┌─ Provided entries
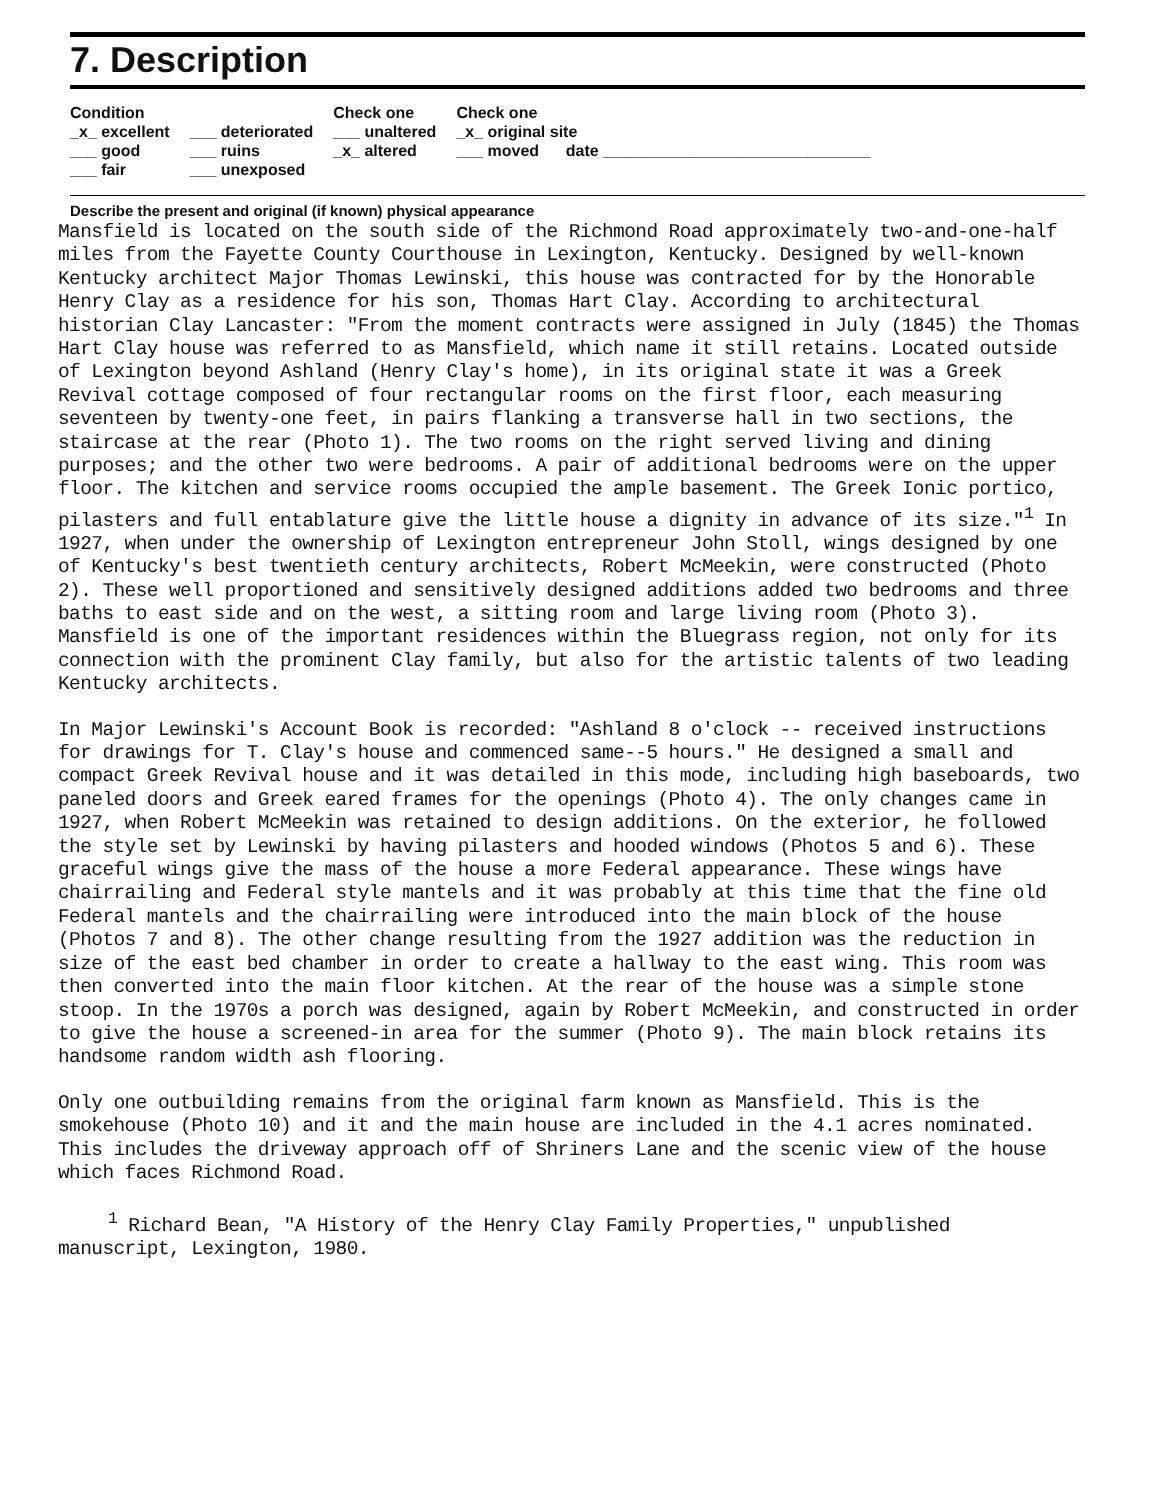7. Description
| Condition | | Check one | Check one |
| --- | --- | --- | --- |
| _x_ excellent | ___ deteriorated | ___ unaltered | _x_ original site |
| ___ good | ___ ruins | _x_ altered | ___ moved date ______________________________ |
| ___ fair | ___ unexposed | | |
Describe the present and original (if known) physical appearance
Mansfield is located on the south side of the Richmond Road approximately two-and-one-half miles from the Fayette County Courthouse in Lexington, Kentucky. Designed by well-known Kentucky architect Major Thomas Lewinski, this house was contracted for by the Honorable Henry Clay as a residence for his son, Thomas Hart Clay. According to architectural historian Clay Lancaster: "From the moment contracts were assigned in July (1845) the Thomas Hart Clay house was referred to as Mansfield, which name it still retains. Located outside of Lexington beyond Ashland (Henry Clay's home), in its original state it was a Greek Revival cottage composed of four rectangular rooms on the first floor, each measuring seventeen by twenty-one feet, in pairs flanking a transverse hall in two sections, the staircase at the rear (Photo 1). The two rooms on the right served living and dining purposes; and the other two were bedrooms. A pair of additional bedrooms were on the upper floor. The kitchen and service rooms occupied the ample basement. The Greek Ionic portico, pilasters and full entablature give the little house a dignity in advance of its size."<sup>1</sup> In 1927, when under the ownership of Lexington entrepreneur John Stoll, wings designed by one of Kentucky's best twentieth century architects, Robert McMeekin, were constructed (Photo 2). These well proportioned and sensitively designed additions added two bedrooms and three baths to east side and on the west, a sitting room and large living room (Photo 3). Mansfield is one of the important residences within the Bluegrass region, not only for its connection with the prominent Clay family, but also for the artistic talents of two leading Kentucky architects.
In Major Lewinski's Account Book is recorded: "Ashland 8 o'clock -- received instructions for drawings for T. Clay's house and commenced same--5 hours." He designed a small and compact Greek Revival house and it was detailed in this mode, including high baseboards, two paneled doors and Greek eared frames for the openings (Photo 4). The only changes came in 1927, when Robert McMeekin was retained to design additions. On the exterior, he followed the style set by Lewinski by having pilasters and hooded windows (Photos 5 and 6). These graceful wings give the mass of the house a more Federal appearance. These wings have chairrailing and Federal style mantels and it was probably at this time that the fine old Federal mantels and the chairrailing were introduced into the main block of the house (Photos 7 and 8). The other change resulting from the 1927 addition was the reduction in size of the east bed chamber in order to create a hallway to the east wing. This room was then converted into the main floor kitchen. At the rear of the house was a simple stone stoop. In the 1970s a porch was designed, again by Robert McMeekin, and constructed in order to give the house a screened-in area for the summer (Photo 9). The main block retains its handsome random width ash flooring.
Only one outbuilding remains from the original farm known as Mansfield. This is the smokehouse (Photo 10) and it and the main house are included in the 4.1 acres nominated. This includes the driveway approach off of Shriners Lane and the scenic view of the house which faces Richmond Road.
<sup>1</sup> Richard Bean, "A History of the Henry Clay Family Properties," unpublished manuscript, Lexington, 1980.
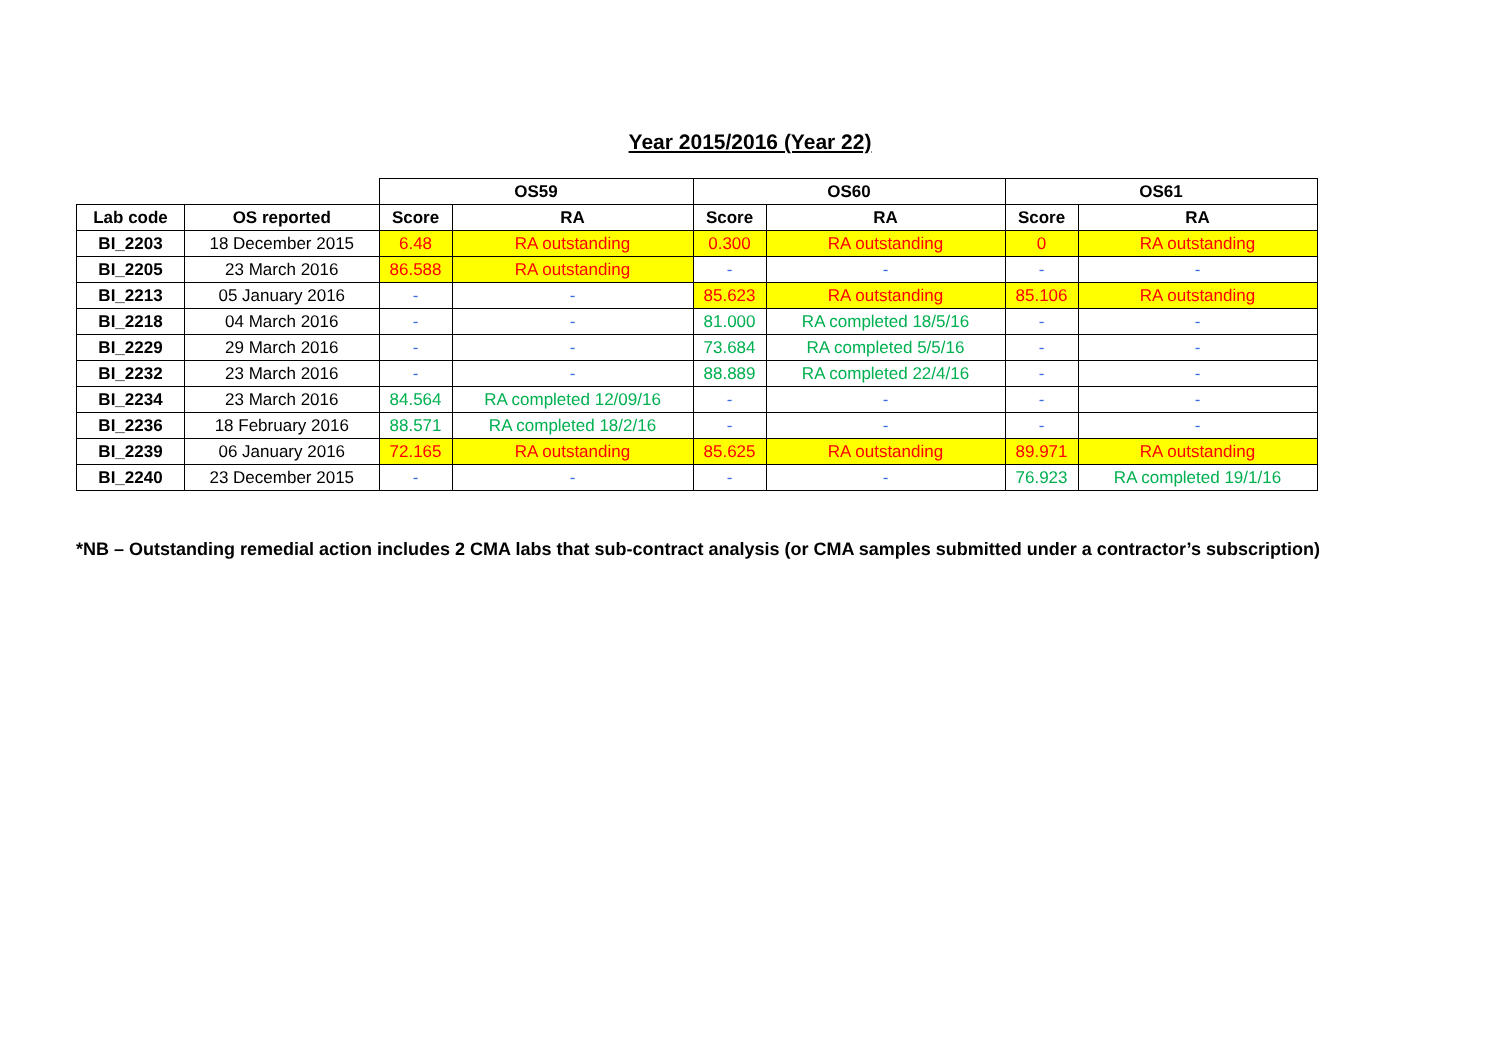Year 2015/2016 (Year 22)
| | | OS59 | | OS60 | | OS61 | |
| Lab code | OS reported | Score | RA | Score | RA | Score | RA |
| BI_2203 | 18 December 2015 | 6.48 | RA outstanding | 0.300 | RA outstanding | 0 | RA outstanding |
| BI_2205 | 23 March 2016 | 86.588 | RA outstanding | - | - | - | - |
| BI_2213 | 05 January 2016 | - | - | 85.623 | RA outstanding | 85.106 | RA outstanding |
| BI_2218 | 04 March 2016 | - | - | 81.000 | RA completed 18/5/16 | - | - |
| BI_2229 | 29 March 2016 | - | - | 73.684 | RA completed 5/5/16 | - | - |
| BI_2232 | 23 March 2016 | - | - | 88.889 | RA completed 22/4/16 | - | - |
| BI_2234 | 23 March 2016 | 84.564 | RA completed 12/09/16 | - | - | - | - |
| BI_2236 | 18 February 2016 | 88.571 | RA completed 18/2/16 | - | - | - | - |
| BI_2239 | 06 January 2016 | 72.165 | RA outstanding | 85.625 | RA outstanding | 89.971 | RA outstanding |
| BI_2240 | 23 December 2015 | - | - | - | - | 76.923 | RA completed 19/1/16 |
*NB – Outstanding remedial action includes 2 CMA labs that sub-contract analysis (or CMA samples submitted under a contractor’s subscription)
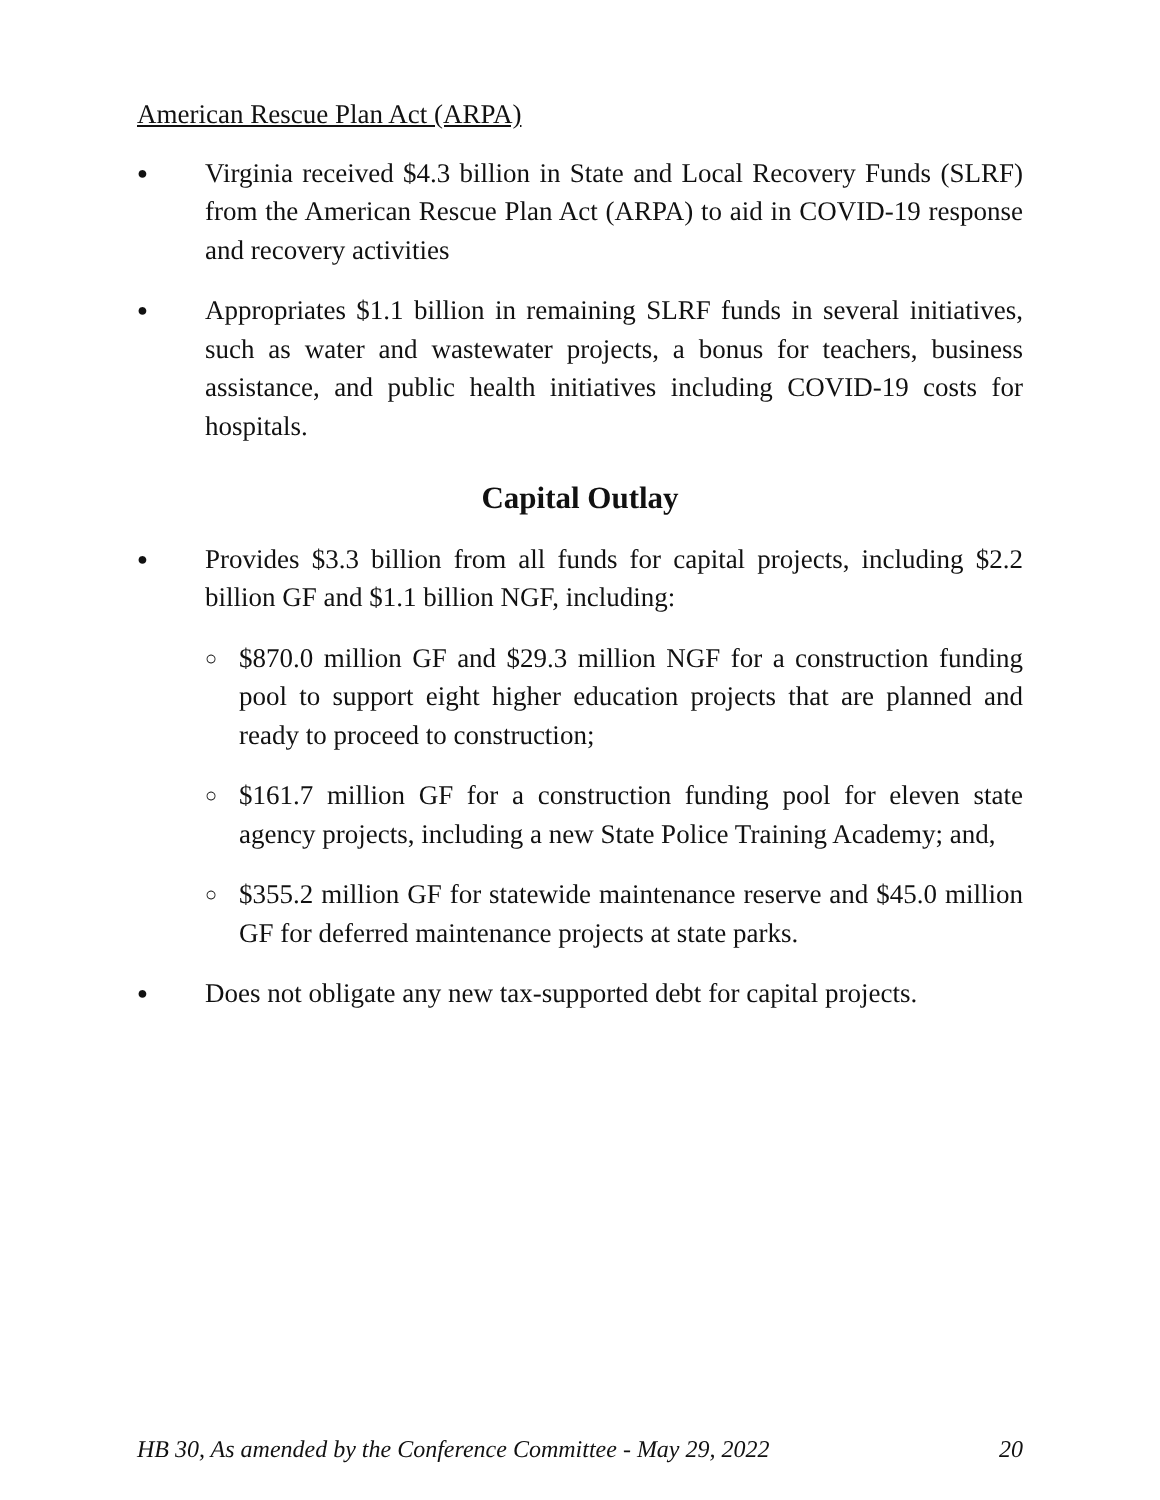American Rescue Plan Act (ARPA)
● Virginia received $4.3 billion in State and Local Recovery Funds (SLRF) from the American Rescue Plan Act (ARPA) to aid in COVID-19 response and recovery activities
● Appropriates $1.1 billion in remaining SLRF funds in several initiatives, such as water and wastewater projects, a bonus for teachers, business assistance, and public health initiatives including COVID-19 costs for hospitals.
Capital Outlay
● Provides $3.3 billion from all funds for capital projects, including $2.2 billion GF and $1.1 billion NGF, including:
○ $870.0 million GF and $29.3 million NGF for a construction funding pool to support eight higher education projects that are planned and ready to proceed to construction;
○ $161.7 million GF for a construction funding pool for eleven state agency projects, including a new State Police Training Academy; and,
○ $355.2 million GF for statewide maintenance reserve and $45.0 million GF for deferred maintenance projects at state parks.
● Does not obligate any new tax-supported debt for capital projects.
HB 30, As amended by the Conference Committee - May 29, 2022 20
└─
Work request
Reproduce every entry above exactly, and omit the pictures.

Task solution
7. Description
| Condition | | Check one | Check one |
| --- | --- | --- | --- |
| _x_ excellent | ___ deteriorated | ___ unaltered | _x_ original site |
| ___ good | ___ ruins | _x_ altered | ___ moved date ______________________________ |
| ___ fair | ___ unexposed | | |
Describe the present and original (if known) physical appearance
Mansfield is located on the south side of the Richmond Road approximately two-and-one-half miles from the Fayette County Courthouse in Lexington, Kentucky. Designed by well-known Kentucky architect Major Thomas Lewinski, this house was contracted for by the Honorable Henry Clay as a residence for his son, Thomas Hart Clay. According to architectural historian Clay Lancaster: "From the moment contracts were assigned in July (1845) the Thomas Hart Clay house was referred to as Mansfield, which name it still retains. Located outside of Lexington beyond Ashland (Henry Clay's home), in its original state it was a Greek Revival cottage composed of four rectangular rooms on the first floor, each measuring seventeen by twenty-one feet, in pairs flanking a transverse hall in two sections, the staircase at the rear (Photo 1). The two rooms on the right served living and dining purposes; and the other two were bedrooms. A pair of additional bedrooms were on the upper floor. The kitchen and service rooms occupied the ample basement. The Greek Ionic portico, pilasters and full entablature give the little house a dignity in advance of its size."<sup>1</sup> In 1927, when under the ownership of Lexington entrepreneur John Stoll, wings designed by one of Kentucky's best twentieth century architects, Robert McMeekin, were constructed (Photo 2). These well proportioned and sensitively designed additions added two bedrooms and three baths to east side and on the west, a sitting room and large living room (Photo 3). Mansfield is one of the important residences within the Bluegrass region, not only for its connection with the prominent Clay family, but also for the artistic talents of two leading Kentucky architects.
In Major Lewinski's Account Book is recorded: "Ashland 8 o'clock -- received instructions for drawings for T. Clay's house and commenced same--5 hours." He designed a small and compact Greek Revival house and it was detailed in this mode, including high baseboards, two paneled doors and Greek eared frames for the openings (Photo 4). The only changes came in 1927, when Robert McMeekin was retained to design additions. On the exterior, he followed the style set by Lewinski by having pilasters and hooded windows (Photos 5 and 6). These graceful wings give the mass of the house a more Federal appearance. These wings have chairrailing and Federal style mantels and it was probably at this time that the fine old Federal mantels and the chairrailing were introduced into the main block of the house (Photos 7 and 8). The other change resulting from the 1927 addition was the reduction in size of the east bed chamber in order to create a hallway to the east wing. This room was then converted into the main floor kitchen. At the rear of the house was a simple stone stoop. In the 1970s a porch was designed, again by Robert McMeekin, and constructed in order to give the house a screened-in area for the summer (Photo 9). The main block retains its handsome random width ash flooring.
Only one outbuilding remains from the original farm known as Mansfield. This is the smokehouse (Photo 10) and it and the main house are included in the 4.1 acres nominated. This includes the driveway approach off of Shriners Lane and the scenic view of the house which faces Richmond Road.
<sup>1</sup> Richard Bean, "A History of the Henry Clay Family Properties," unpublished manuscript, Lexington, 1980.
Year 2015/2016 (Year 22)
| | | OS59 | | OS60 | | OS61 | |
| Lab code | OS reported | Score | RA | Score | RA | Score | RA |
| BI_2203 | 18 December 2015 | 6.48 | RA outstanding | 0.300 | RA outstanding | 0 | RA outstanding |
| BI_2205 | 23 March 2016 | 86.588 | RA outstanding | - | - | - | - |
| BI_2213 | 05 January 2016 | - | - | 85.623 | RA outstanding | 85.106 | RA outstanding |
| BI_2218 | 04 March 2016 | - | - | 81.000 | RA completed 18/5/16 | - | - |
| BI_2229 | 29 March 2016 | - | - | 73.684 | RA completed 5/5/16 | - | - |
| BI_2232 | 23 March 2016 | - | - | 88.889 | RA completed 22/4/16 | - | - |
| BI_2234 | 23 March 2016 | 84.564 | RA completed 12/09/16 | - | - | - | - |
| BI_2236 | 18 February 2016 | 88.571 | RA completed 18/2/16 | - | - | - | - |
| BI_2239 | 06 January 2016 | 72.165 | RA outstanding | 85.625 | RA outstanding | 89.971 | RA outstanding |
| BI_2240 | 23 December 2015 | - | - | - | - | 76.923 | RA completed 19/1/16 |
*NB – Outstanding remedial action includes 2 CMA labs that sub-contract analysis (or CMA samples submitted under a contractor’s subscription)
American Rescue Plan Act (ARPA)
● Virginia received $4.3 billion in State and Local Recovery Funds (SLRF) from the American Rescue Plan Act (ARPA) to aid in COVID-19 response and recovery activities
● Appropriates $1.1 billion in remaining SLRF funds in several initiatives, such as water and wastewater projects, a bonus for teachers, business assistance, and public health initiatives including COVID-19 costs for hospitals.
Capital Outlay
● Provides $3.3 billion from all funds for capital projects, including $2.2 billion GF and $1.1 billion NGF, including:
○ $870.0 million GF and $29.3 million NGF for a construction funding pool to support eight higher education projects that are planned and ready to proceed to construction;
○ $161.7 million GF for a construction funding pool for eleven state agency projects, including a new State Police Training Academy; and,
○ $355.2 million GF for statewide maintenance reserve and $45.0 million GF for deferred maintenance projects at state parks.
● Does not obligate any new tax-supported debt for capital projects.
HB 30, As amended by the Conference Committee - May 29, 2022 20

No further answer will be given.